Friday, 5 April 2019

The Naked Island (1960)


☆ ☆ ☆ ☆


The Naked Island (1960) – K. Shindô

Wordless but not silent, Kaneto Shindô’s The Naked Island (Hadaka no shima) feels almost like ethnography as it details the (hard) lives of a family of four who live on a small rocky island in the Seto Inland Sea of Southern Japan.  They carry fresh water in large wooden buckets from another island (paddling across the sea in a wooden boat) just to irrigate their crops, which seem to be dying of heatstroke on the exposed cliff face.  No one speaks, they just work; the husband tends to the field while the wife carries the water and the children help to prepare meals (when they are not being ferried to school by the mother).  They take turns having a bath in an old oil drum.

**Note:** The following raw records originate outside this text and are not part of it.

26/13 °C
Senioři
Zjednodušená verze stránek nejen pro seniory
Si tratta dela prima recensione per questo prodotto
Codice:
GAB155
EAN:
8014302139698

There is an almost tactile sensuality to the widescreen images – and the Foley artists seem to be working overtime!  Indeed, it slowly becomes apparent that the sounds have been consciously selected, along with the jaunty (almost Tati-like) musical theme which changes its pace and mood along with the events portrayed.  When the two sons manage to catch a fish, the family heads to the nearest town (jarringly this is a modern film, taking place in 1960 or thereabouts) for an evening out (restaurant, cable car up a mountain). A late tragedy darkens the film’s tone dramatically, almost turning it to horror (a nod toward this director’s later masterworks in that genre: Onibaba, 1964, and Kuroneko, 1968).  Stoically (except for a brief release of tension and pain), the family continues their daily routine (wordlessly).  The result is hypnotic and beautiful, but perplexing in its intentions. Why the constraint of wordlessness? Is this hard, almost Sisyphean life, a metaphor for another fruitless challenge?  Regardless, it works as a pseudo-documentary of a place and lifestyle you’ve never seen before.